<<<<

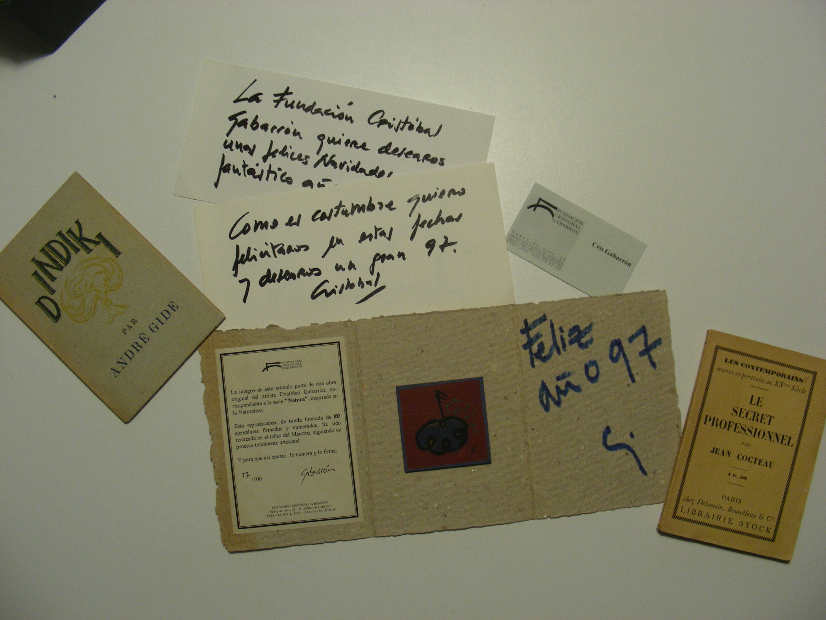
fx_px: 907
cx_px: 413
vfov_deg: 37.7
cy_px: 310
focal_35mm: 38
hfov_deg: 49.0
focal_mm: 6.3
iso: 160
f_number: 3.5
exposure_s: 1/30
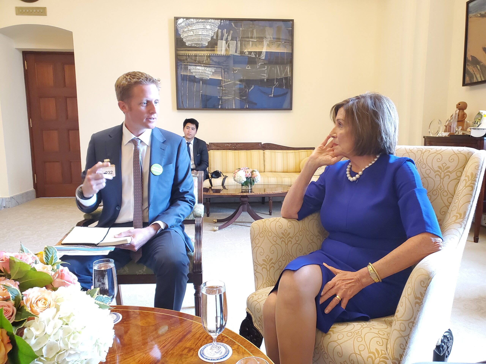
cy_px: 182
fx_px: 365
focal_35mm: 26
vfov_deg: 53.1
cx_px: 243
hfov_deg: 67.3
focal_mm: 4.3
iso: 640
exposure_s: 1/40
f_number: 2.4
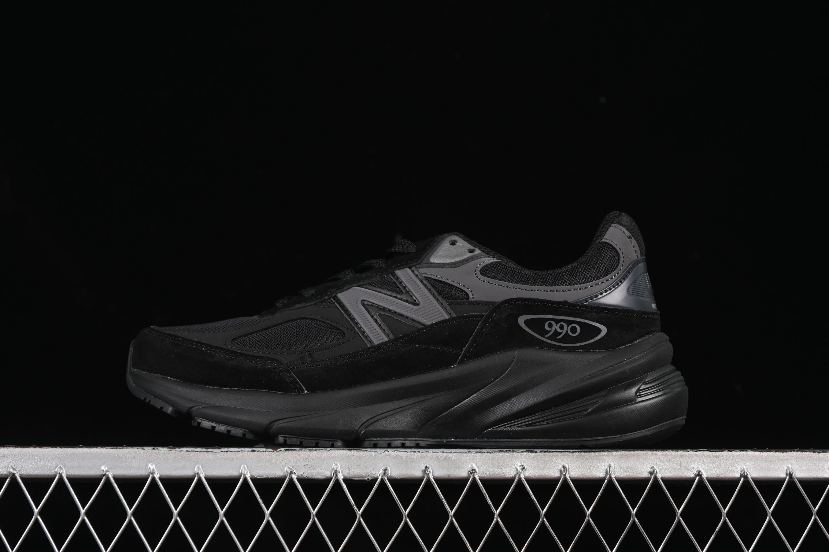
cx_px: 414
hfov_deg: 27.0
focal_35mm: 75
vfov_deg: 18.2
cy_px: 276
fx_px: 1727
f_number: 6.3
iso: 160
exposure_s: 1/60
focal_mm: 50
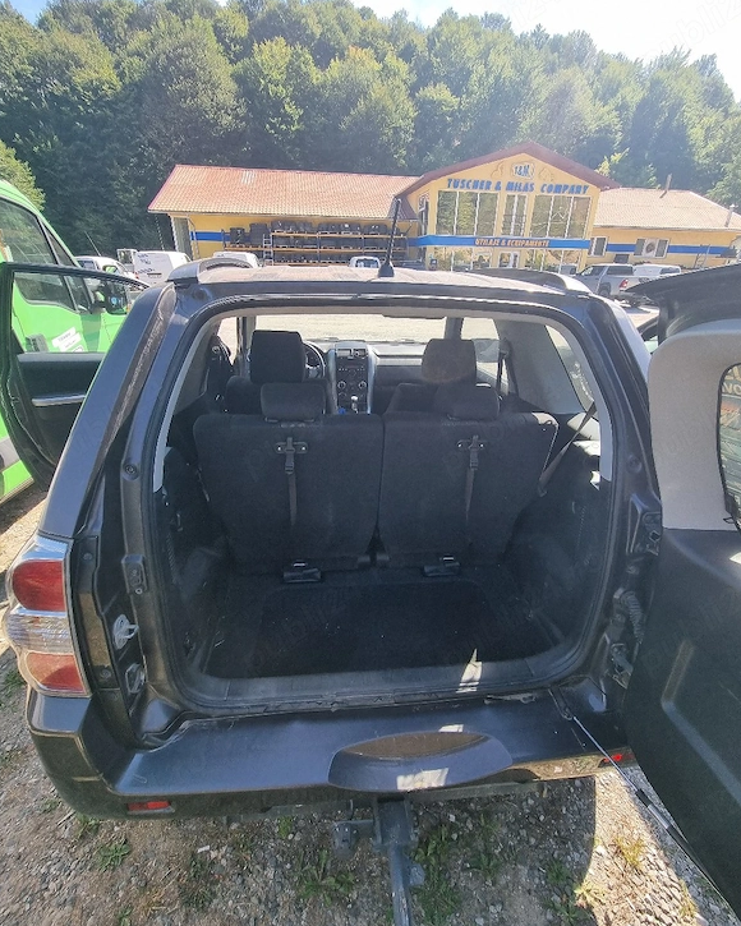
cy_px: 442
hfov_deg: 88.0
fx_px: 384
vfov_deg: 100.6
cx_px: 374
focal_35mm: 14
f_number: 2.2
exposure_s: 1/667
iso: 50
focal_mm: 2.2
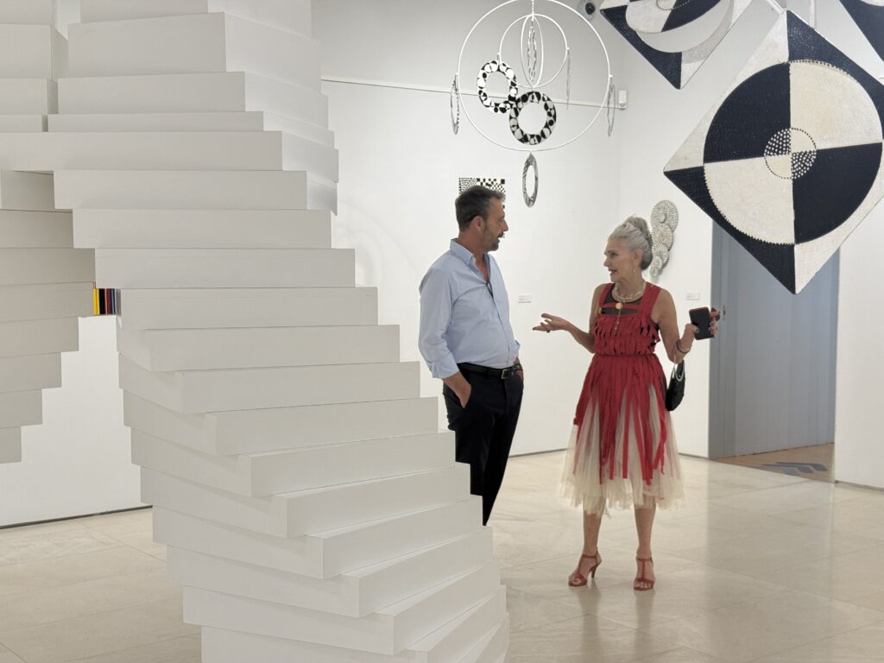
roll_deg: -0.4
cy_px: 332
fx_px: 1226
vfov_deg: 30.3
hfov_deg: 39.7
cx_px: 442
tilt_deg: -3.8
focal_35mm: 48
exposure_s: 1/100
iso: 80
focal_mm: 6.76
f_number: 1.78
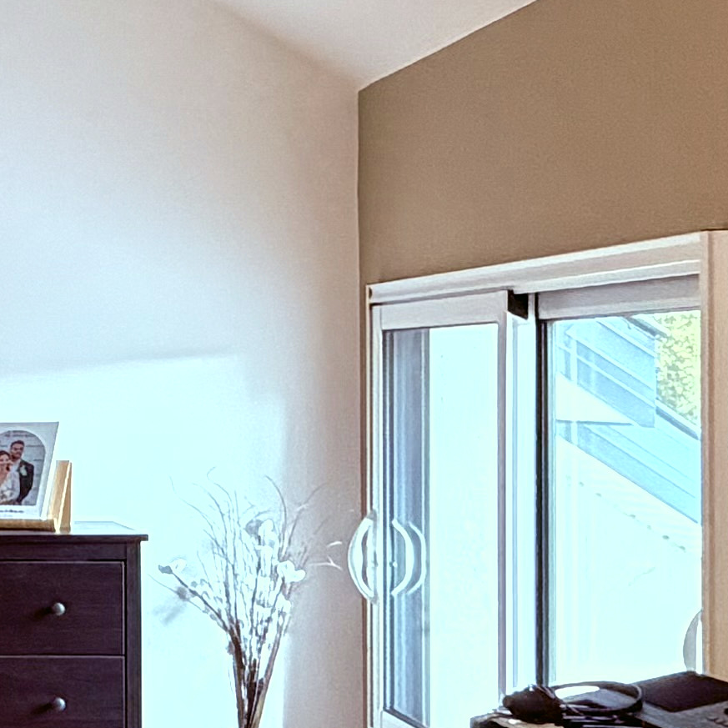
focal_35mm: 81
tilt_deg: -0.4
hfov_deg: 19.3
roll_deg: +0.6
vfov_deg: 21.4
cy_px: 379
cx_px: -294
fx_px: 1927
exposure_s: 1/100
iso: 320
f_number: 2.2
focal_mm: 2.22
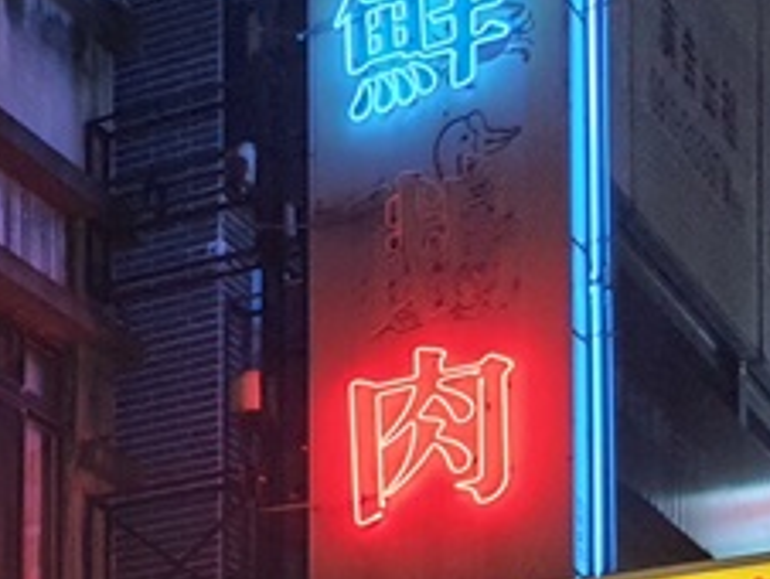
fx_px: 2561
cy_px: 1185
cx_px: -760
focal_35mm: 115
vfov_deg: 11.5
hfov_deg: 14.3
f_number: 1.7
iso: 100
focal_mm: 4.32
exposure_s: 1/60
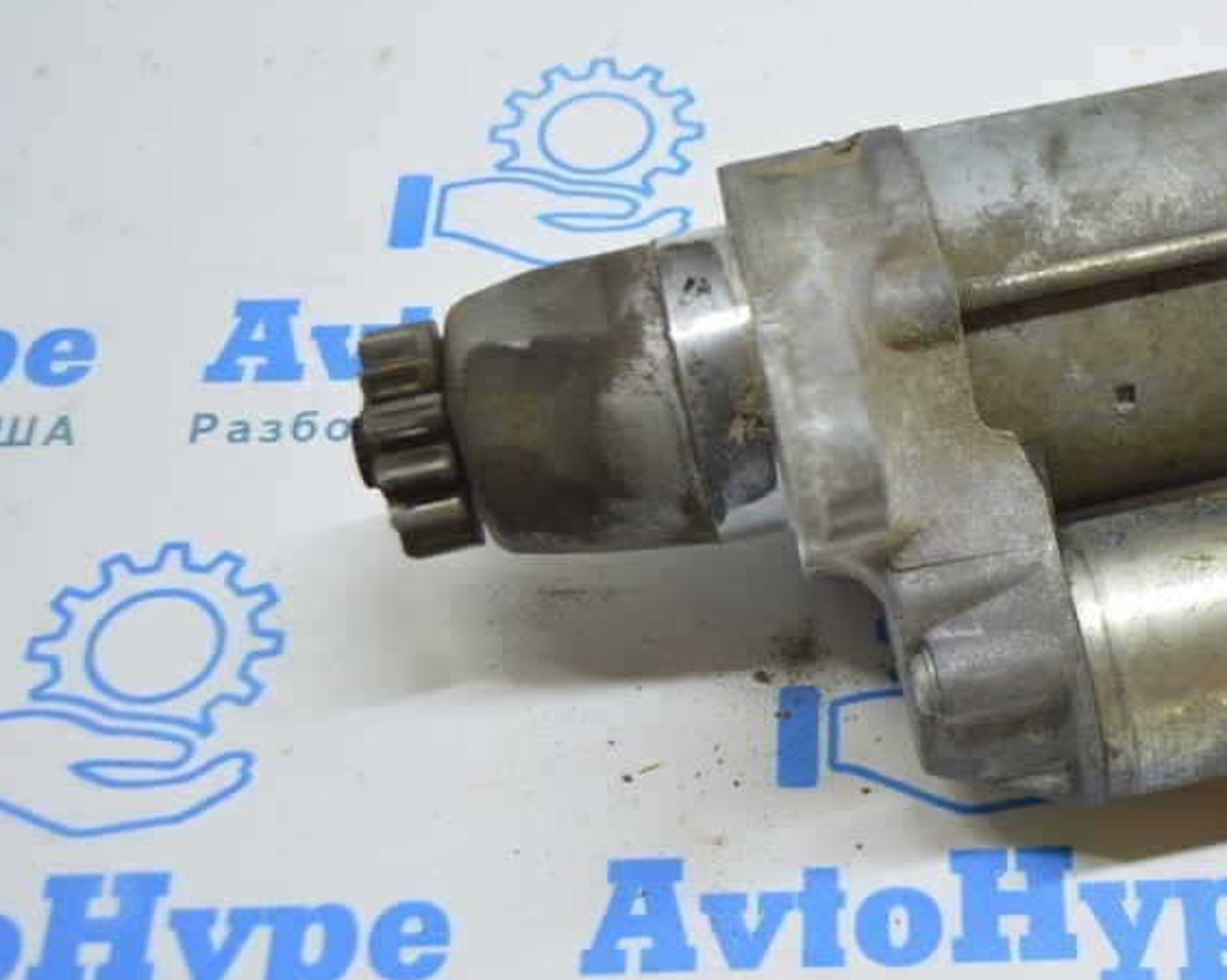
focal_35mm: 64
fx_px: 2318
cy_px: 473
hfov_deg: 28.8
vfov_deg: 23.9
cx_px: 1025
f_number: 4
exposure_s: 1/50
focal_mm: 25
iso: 400
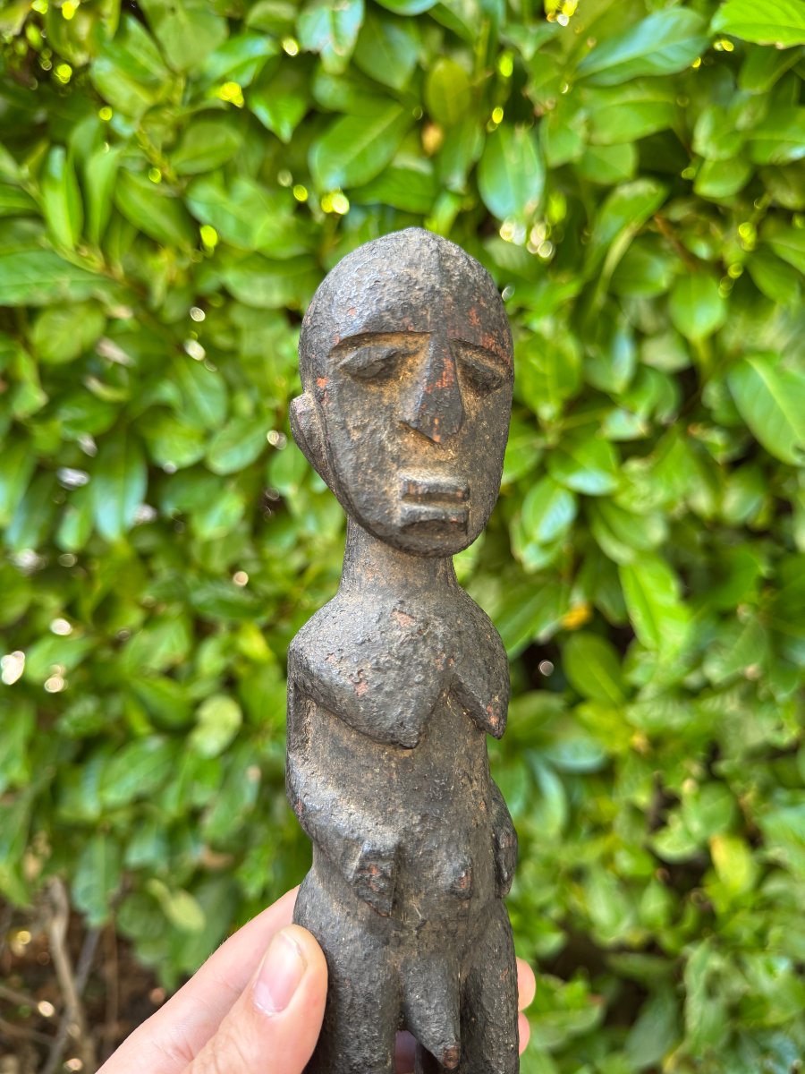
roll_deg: -2.6
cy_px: 537
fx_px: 744
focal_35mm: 24
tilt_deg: -19.8
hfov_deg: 56.8
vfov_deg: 71.6
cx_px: 402
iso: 160
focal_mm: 6.76
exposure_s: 1/121
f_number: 1.78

>>>>

--- Work to complete ---
The answer must consist only of the lines from the beginning of the entries above through the line that holds "focal_35mm: 48", reproduced exactly and without pictures.

--- Written response ---
fx_px: 907
cx_px: 413
vfov_deg: 37.7
cy_px: 310
focal_35mm: 38
hfov_deg: 49.0
focal_mm: 6.3
iso: 160
f_number: 3.5
exposure_s: 1/30
cy_px: 182
fx_px: 365
focal_35mm: 26
vfov_deg: 53.1
cx_px: 243
hfov_deg: 67.3
focal_mm: 4.3
iso: 640
exposure_s: 1/40
f_number: 2.4
cx_px: 414
hfov_deg: 27.0
focal_35mm: 75
vfov_deg: 18.2
cy_px: 276
fx_px: 1727
f_number: 6.3
iso: 160
exposure_s: 1/60
focal_mm: 50
cy_px: 442
hfov_deg: 88.0
fx_px: 384
vfov_deg: 100.6
cx_px: 374
focal_35mm: 14
f_number: 2.2
exposure_s: 1/667
iso: 50
focal_mm: 2.2
roll_deg: -0.4
cy_px: 332
fx_px: 1226
vfov_deg: 30.3
hfov_deg: 39.7
cx_px: 442
tilt_deg: -3.8
focal_35mm: 48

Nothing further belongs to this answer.